Nun werter Herr zu Grimmberg, ich weiß nicht, wie man solche Worte NICHT als persönliche Angriff sehen sollt.
Emir Gried, Sie möchte ich bitten, meine Entschuldigung für meine im Eifer des Gefechts der Auseinandersetzung mit Herrn zu Grimmberg gemachten Aussagen anzunehmen, welche Sie unzulässiger weise mit diesem Herrn in Verbindung brachten.
Doch zurück zum eigentlichen Thema dieser Diskussion. Der Vorschlag von Herrn Goodspeen hat sicher einen gewissen Charme. Das Problem ist meiner Ansicht nach auch dabei wieder, dass dann eine Instanz (und die könnte höchstwahrscheinlich nur das Direktorium sein) subjektiv über die Einschätzung von Anträgen als "möglicherweise schikanös oder nicht ernst gemeint" befinden muss, bevor sie in den Beirat zur Abstimmung kommen. Ob eine derartige Ausweitung der Einschätzungs- und Entscheidungsbefugnisse des Direktoriums im Beirat mehrheitsfähig ist, wage ich nicht mit ausreichender Sicherheit zu sagen.
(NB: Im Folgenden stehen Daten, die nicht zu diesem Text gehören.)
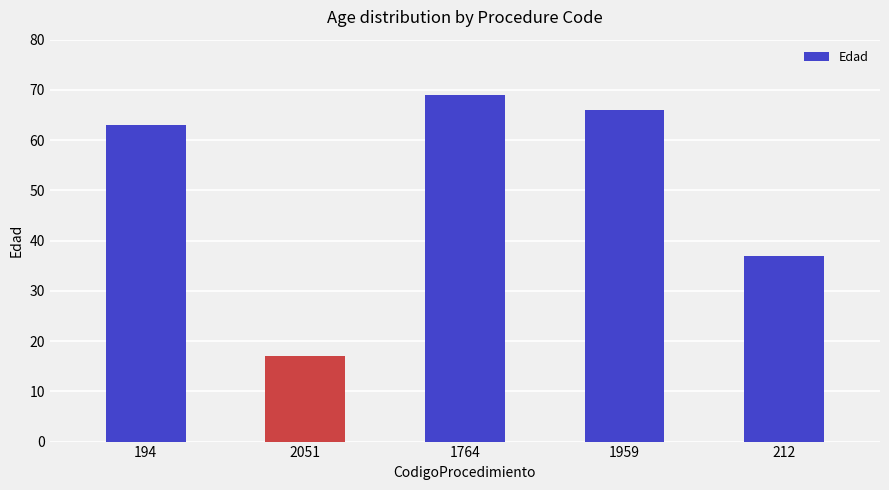

What is the difference between the maximum and second lowest values?

32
Meiner Meinung nach relativ einfach und nachvollziehbar zu handhaben könnte die Möglichkeit sein, schon bei Reservierungsanträgen abzusehende Vetos für das Eintragungsverfahren in die Entscheidung des Direktoriums einfließen zu lassen. Wie schon gesagt wäre ja eine ablehnende Entscheidung des Direktoriums im Reservierungsverfahren auf der Grundlage angekündigter und natürlich auch stichhaltiger Vetos keine endgültige Ablehnung eines neuen Bewerbers. Diese kann dann auch weiterhin erst in einem Eintragungsverfahren erfolgen.
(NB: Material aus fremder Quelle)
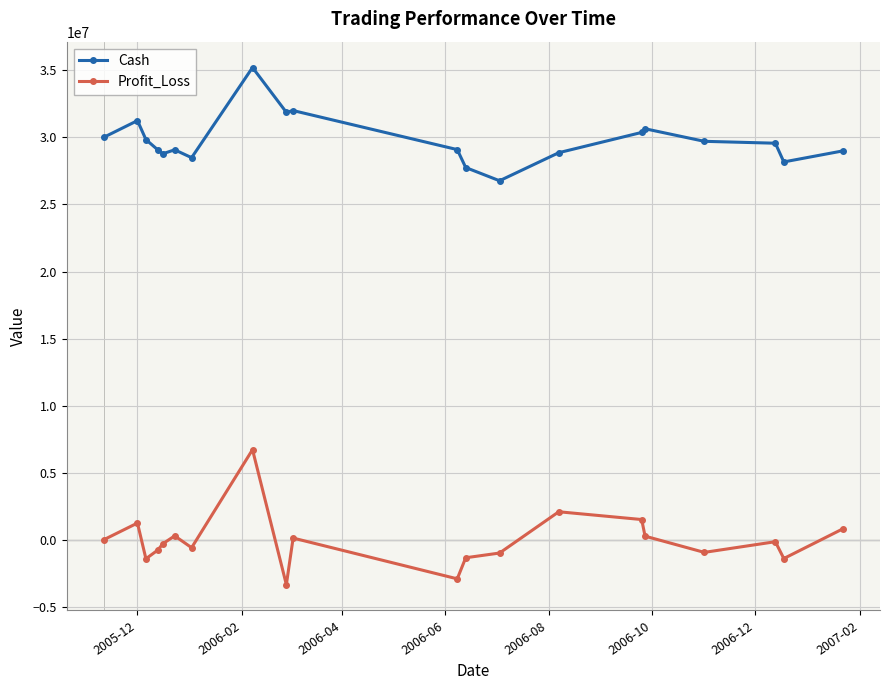

What is the lowest value of the Profit_Loss series?

-3339826.8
Aber auch das ist nicht der ursprüngliche Grund dieser Diskussion hier. Vorrangig soll es hier darum gehen, ob die durch den Reservierungsantrag des Inselbündnisses Horstreich in der vorgelegten Form notwendigen umfangreichen Änderungen der Gesamtkarte vom Beirat akzeptiert werden oder nicht.